- _Task details_:
Using the records below, output the stretch that opens with the line containing "der Einbau für Handwerker oder geübte" and closes with the line containing "Avviso importante: Questo", exactly and including both lines, with nothing more.

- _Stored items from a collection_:

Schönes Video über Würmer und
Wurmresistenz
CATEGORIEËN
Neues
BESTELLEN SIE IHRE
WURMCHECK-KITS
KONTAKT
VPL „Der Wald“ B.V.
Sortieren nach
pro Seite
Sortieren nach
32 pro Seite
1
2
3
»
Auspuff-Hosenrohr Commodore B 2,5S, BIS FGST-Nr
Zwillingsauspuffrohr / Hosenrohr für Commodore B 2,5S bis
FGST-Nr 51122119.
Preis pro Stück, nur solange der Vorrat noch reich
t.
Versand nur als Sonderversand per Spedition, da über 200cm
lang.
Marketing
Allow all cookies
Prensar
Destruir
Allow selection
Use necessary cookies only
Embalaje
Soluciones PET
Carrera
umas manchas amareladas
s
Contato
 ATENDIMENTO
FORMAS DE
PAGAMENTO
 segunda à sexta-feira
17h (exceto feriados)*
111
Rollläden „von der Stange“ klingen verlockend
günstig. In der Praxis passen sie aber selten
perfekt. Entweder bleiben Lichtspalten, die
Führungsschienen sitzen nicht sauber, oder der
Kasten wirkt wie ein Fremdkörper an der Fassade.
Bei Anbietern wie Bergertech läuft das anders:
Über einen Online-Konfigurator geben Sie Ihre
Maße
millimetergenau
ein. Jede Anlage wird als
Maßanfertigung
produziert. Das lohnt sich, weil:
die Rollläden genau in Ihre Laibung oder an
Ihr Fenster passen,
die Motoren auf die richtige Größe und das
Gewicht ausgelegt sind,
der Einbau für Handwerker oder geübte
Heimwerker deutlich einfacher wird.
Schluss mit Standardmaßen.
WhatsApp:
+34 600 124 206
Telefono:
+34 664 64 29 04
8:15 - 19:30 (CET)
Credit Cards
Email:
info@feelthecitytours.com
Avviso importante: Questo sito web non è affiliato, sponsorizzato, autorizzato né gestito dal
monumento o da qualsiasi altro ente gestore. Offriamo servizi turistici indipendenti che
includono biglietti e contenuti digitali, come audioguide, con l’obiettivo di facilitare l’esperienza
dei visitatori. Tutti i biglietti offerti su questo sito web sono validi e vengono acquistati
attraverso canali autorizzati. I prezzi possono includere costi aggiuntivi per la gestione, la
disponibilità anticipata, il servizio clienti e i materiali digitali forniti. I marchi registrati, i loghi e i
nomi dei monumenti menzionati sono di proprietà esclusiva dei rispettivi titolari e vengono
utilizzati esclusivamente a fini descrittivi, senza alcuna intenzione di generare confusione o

- _Result for this exercise_:
der Einbau für Handwerker oder geübte
Heimwerker deutlich einfacher wird.
Schluss mit Standardmaßen.
WhatsApp:
+34 600 124 206
Telefono:
+34 664 64 29 04
8:15 - 19:30 (CET)
Credit Cards
Email:
info@feelthecitytours.com
Avviso importante: Questo sito web non è affiliato, sponsorizzato, autorizzato né gestito dal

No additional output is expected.